- **TEXTO PARA LEITURA**:
○ ○ ○ ○

Ocorre que ao afirmar pela incidência do IPVA sobre embarcações e aeronaves, estaria o legislador rejeitando toda a legislação marítima e aeronáutica, que trazem consigo a definição desses tipos de veículo, bem como a própria CF, que regula a competência exclusiva da União para legislar sobre direito marítimo e aeronáutico.
O STF já se manifestou sobre o assunto em três recursos extraordinários (Amazonas, São Paulo e Rio de Janeiro), os quais julgou, de forma acertada, pela não incidência do IPVA sobre veículos automotores aquáticos e aéreos.
A presente pesquisa se faz relevante a partir do momento em que, busca-se meio alternativo para dirimir os problemas enfrentados pelos Estados e seus contribuintes, sem que haja enfrentamento das normas Constitucionais, infraconstitucionais, preservando os princípios capacidade contributiva e o da justiça fiscal.

○ ○ ○ ○

- **DADOS COLETADOS**:
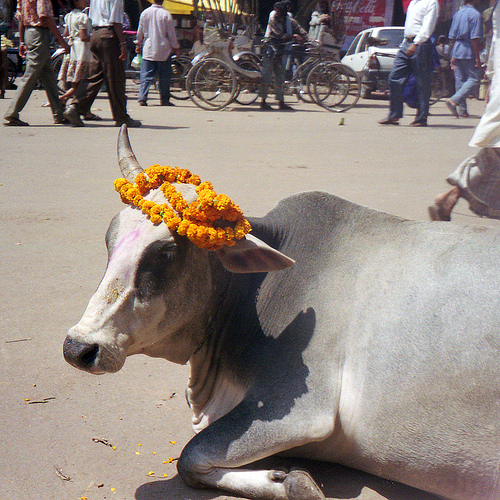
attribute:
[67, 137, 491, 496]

○ ○ ○ ○

- **INSTRUÇÕES**:
#1 Segundo o texto sobre o IPVA, em quantos recursos extraordinários o STF já se manifestou sobre o assunto?
#2 Transcreva do texto sobre o IPVA o trecho que começa em "A presente pesquisa" e termina em "da justiça fiscal.".
#3 Liste os estados que o texto sobre o IPVA indica como origem dos recursos extraordinários julgados pelo STF.
Os dados provêm de outra fonte.

- **RESPOSTAS DO EXERCÍCIO**:
#1 Em três recursos extraordinários.

#2
A presente pesquisa se faz relevante a partir do momento em que, busca-se meio alternativo para dirimir os problemas enfrentados pelos Estados e seus contribuintes, sem que haja enfrentamento das normas Constitucionais, infraconstitucionais, preservando os princípios capacidade contributiva e o da justiça fiscal.

#3 Amazonas, São Paulo e Rio de Janeiro.